------ Source material ------
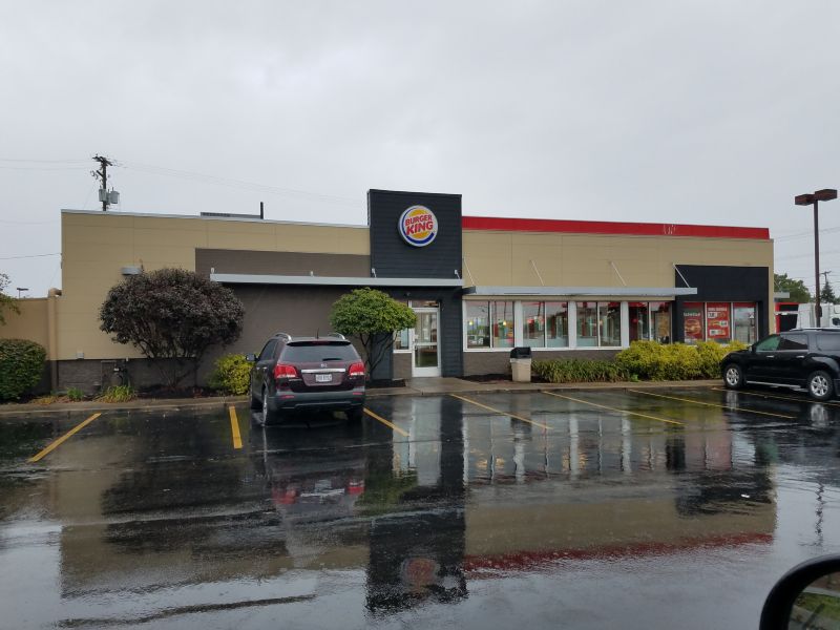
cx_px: 420
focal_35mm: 26
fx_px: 631
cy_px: 315
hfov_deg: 67.3
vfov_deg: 53.1
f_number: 1.7
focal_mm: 4.2
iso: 40
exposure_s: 1/202
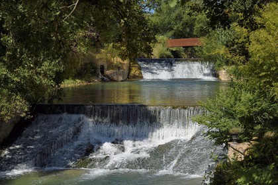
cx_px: 139
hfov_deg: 23.6
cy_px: 92
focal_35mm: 86
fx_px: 664
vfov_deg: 15.9
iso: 200
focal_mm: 86
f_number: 10
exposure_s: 1/250
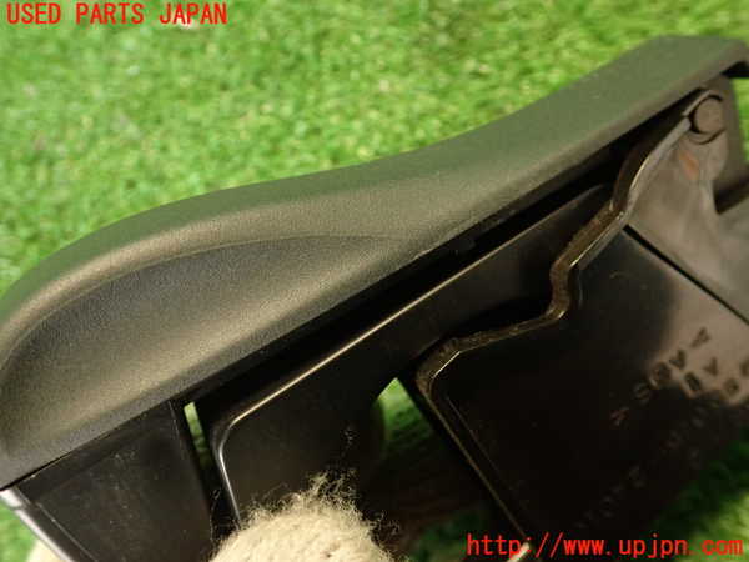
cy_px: 281
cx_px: 374
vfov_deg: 44.2
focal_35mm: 32
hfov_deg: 56.8
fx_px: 692
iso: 640
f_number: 2.4
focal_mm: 5.79
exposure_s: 1/30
------
Aim of the task: Make an exact copy of the lines above, starting at the line that contains "focal_mm: 86" and running through the final line of the entries. Omit the pictures.

Answer to the problem:
focal_mm: 86
f_number: 10
exposure_s: 1/250
cy_px: 281
cx_px: 374
vfov_deg: 44.2
focal_35mm: 32
hfov_deg: 56.8
fx_px: 692
iso: 640
f_number: 2.4
focal_mm: 5.79
exposure_s: 1/30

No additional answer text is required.